Jill Abramson, former Executive Editor of the New York Times, gives the commencement address at Wake Forest University in Winston-Salem, N.C., May 19, 2014. (Jason Miczek/Reuters)

Jill Abramson, the erstwhile executive editor of the New York Times, argues in a forthcoming book that her former employer abandoned objectivity in its White House coverage in an effort to pander to its liberal readers.

In the book, Merchants of Truth, Abramson, who served as the Times‘s first and only female executive editor until she was fired in 2014, accuses her successor Dean Baquet of allowing the paper’s purportedly straight news coverage to become infected with anti-Trump bias, according to Fox News.

“Though Baquet said publicly he didn’t want the Times to be the opposition party, his news pages were unmistakably anti-Trump. Some headlines contained raw opinion, as did some of the stories that were labeled as news analysis,” Abramson writes. She further suggests that such biased news coverage is driven by younger staffers who feel the negative implications of the Trump presidency have rendered the journalistic status quo obsolete.

“The more ‘woke’ staff thought that urgent times called for urgent measures; the dangers of Trump’s presidency obviated the old standards,” Abramson writes.

But while Abramson believes that internal pressure from younger staff partially explains what sees as the partisan shift in the Times‘s news coverage, she argues that the change was primarily motivated by a desire to appeal to the paper’s “liberal audience.”

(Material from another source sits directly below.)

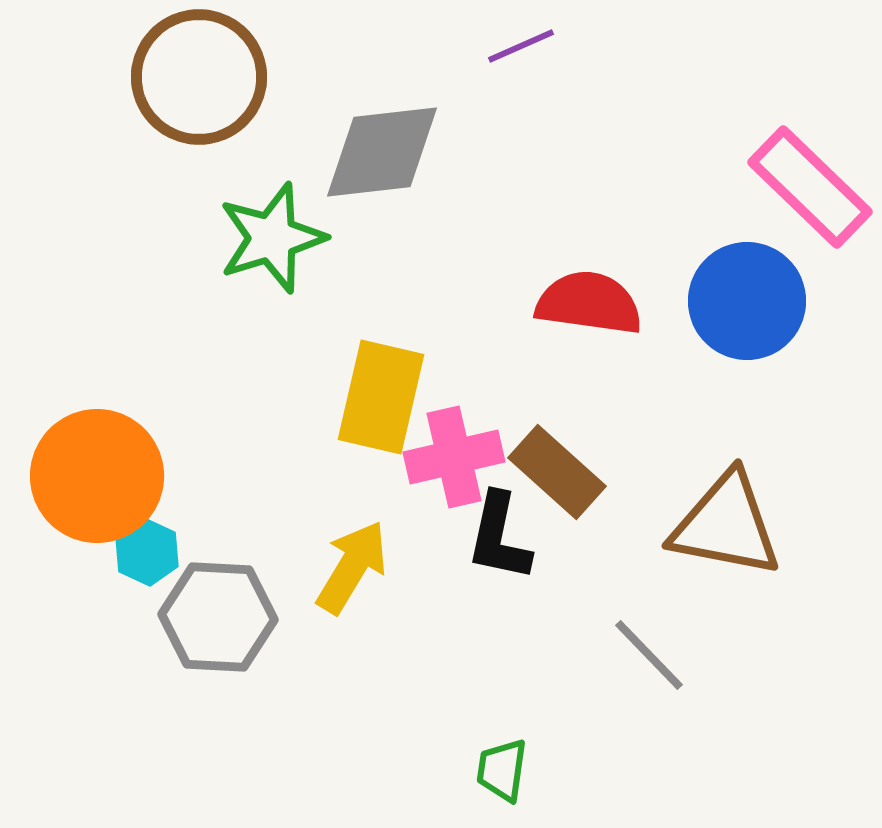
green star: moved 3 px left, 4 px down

“Given its mostly liberal audience, there was an implicit financial reward for the Times in running lots of Trump stories, almost all of them negative: they drove big traffic numbers and, despite the blip of cancellations after the election, inflated subscription orders to levels no one anticipated,” she writes.

Abramson is a veteran journalist who has served as the Times Washington bureau chief and a Wall Street Journal investigative reporter, so her criticism of her former employer adds additional credibility to conservative critics of the Times who have long argued it is biased against Republicans. She does not, however, spare Trump himself, writing that his description of much of the press as “fake news” amounts to a “cheap way of trying to undermine the credibility of the Times’s reporting as something to be accepted as truth only by liberals in urban, cosmopolitan areas.”